The comments were an uneasy reminder of the state Shinto religious ideology which was used to justify Japan's aggression in Asia before and during World War II.
The storm stirred up by the remarks has just about halved public support for Mori's cabinet, dragging his popularity to levels unseen by any prime minister facing an election.
Mori is expected to dissolve parliament on Friday and to call a Lower House election, which must be held by October anyway, for June 25. But no official decision has yet been made.
A survey published on Tuesday by the liberal Asahi Shimbun said Mori's support had plunged to 19 percent from the 41 percent seen shortly after he took office, while the disapproval rating for the cabinet soared to 62 percent from 26 percent.
But with the public still worried about Japan's fragile recovery from its worst recession in 50 years, nearly three- quarters of those surveyed said they would give precedence to economic policies when deciding their votes.
"Past experience shows that non-support for the cabinet does not translate directly into votes against the ruling party," said Hiroshi Kuribayashi, a political analyst at Barclays Capital.
"Of course, the antipathy to the cabinet is a minus, people want the economy to recover and many think that only the LDP can accomplish that."
Most surveys, including Asahi's, have shown some erosion of the LDP support but the figures still hover around one-third.
The main opposition Democrats, who want to make criticism of the ruling bloc's free-spending, debt-defying economic policies a key campaign plank, are managing only about 10 percent.
For now, many analysts expect the ruling coalition to see their massive 335-seat Lower House majority shrink but still scrape by with more than half of the seats up for grabs. A poor performance by the LDP would spell the end for Mori as premier.
Recent reforms mean the 500 seats in the Lower House will be reduced to 480, of which 300 are single-seat districts where the LDP's vote-gathering machine still has serious clout and 180 are determined by proportional representation.
"An anti-LDP government is hilariously remote," said Merrill Lynch chief economist Jesper Koll.
But the "floating vote" -- ballots to be cast by voters with no party affiliation -- could upset calculations.
"The popularity of the leader has nothing to do with the base support for the LDP, but there is a lukewarm middle-class that usually votes for the LDP," said the Western analyst.
"That non-core vote could hurt the LDP."
If the ruling bloc does fail to keep its majority, two post- election scenarios could yield an anti-LDP government.
In one case, former LDP secretary-general Koichi Kato, a staunch critic of the coalition with the Buddhist-backed New Komeito and a proponent of fiscal reform, could take his 60 faction members out of the LDP and join the Democrats in forming a new government.
Many, however, doubt that Kato is inclined to mimic one-time ruling party heavyweight Ichiro Ozawa, whose defection from the LDP ahead of the 1993 election was more critical than then-prime minister Kiichi Miyazawa's sinking popularity in setting the stage for an anti-LDP coalition to take power.

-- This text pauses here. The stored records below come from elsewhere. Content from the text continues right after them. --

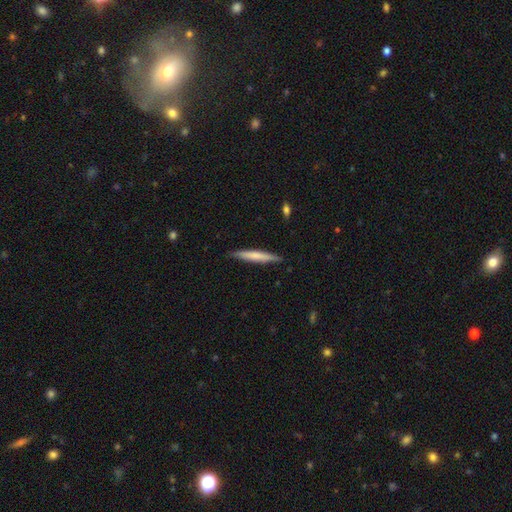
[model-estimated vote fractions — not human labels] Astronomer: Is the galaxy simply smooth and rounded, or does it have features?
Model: smooth — 65%.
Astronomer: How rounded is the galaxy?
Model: cigar-shaped — 94%.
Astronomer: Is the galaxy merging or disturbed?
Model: none — 88%.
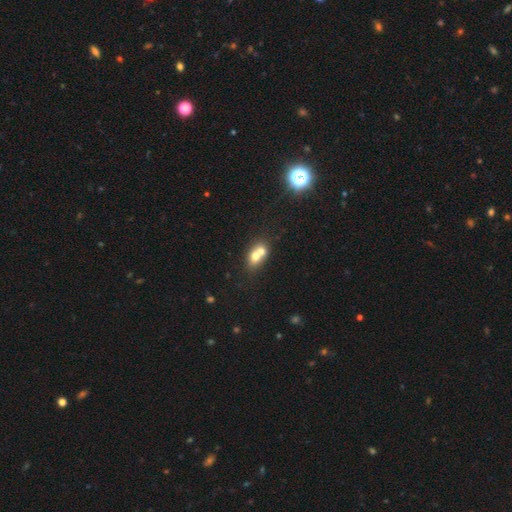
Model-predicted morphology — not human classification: smooth_or_featured: smooth (p=0.66) [alt: featured or disk p=0.23]
how_rounded: in between (p=0.57) [alt: round p=0.41]
merging: merger (p=0.65) [alt: none p=0.25]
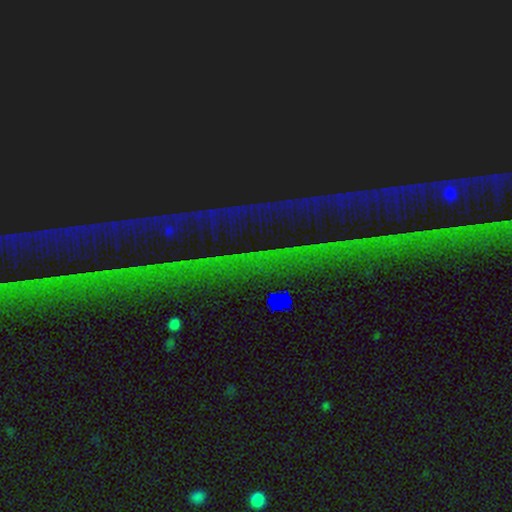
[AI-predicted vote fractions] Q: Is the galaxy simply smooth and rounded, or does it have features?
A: star or artifact — 87%.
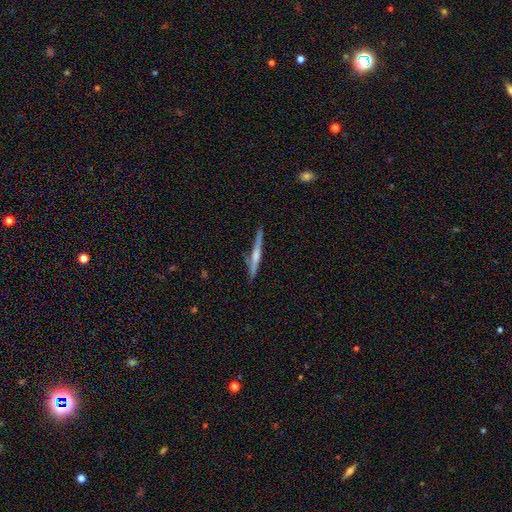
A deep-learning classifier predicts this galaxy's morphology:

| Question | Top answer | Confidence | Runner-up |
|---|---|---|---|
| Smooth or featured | featured or disk | 63% | smooth (31%) |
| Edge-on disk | yes | 97% | no (3%) |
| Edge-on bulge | rounded | 60% | none (27%) |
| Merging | none | 84% | minor disturbance (11%) |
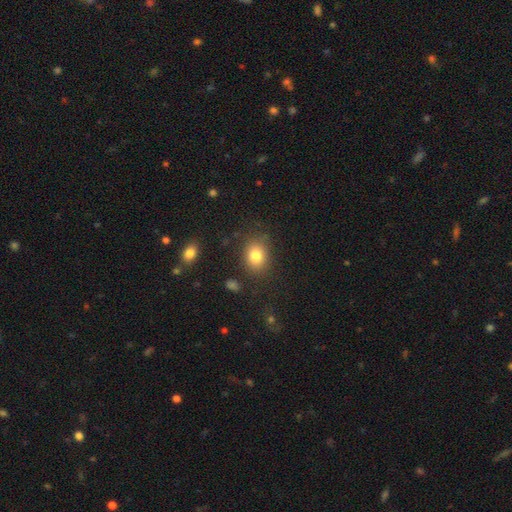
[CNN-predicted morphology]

That reformist coalition lasted less than a year and the LDP regained power in an odd coalition with the Socialists. Ozawa, head of the tiny opposition Liberals, is now a political orphan.
Barring a defection by Kato, a coalition linking the Democrats with other anti-LDP parties such as the Communists would be needed to forge a new majority government, an outcome all but certain to spell policy confusion on almost every front.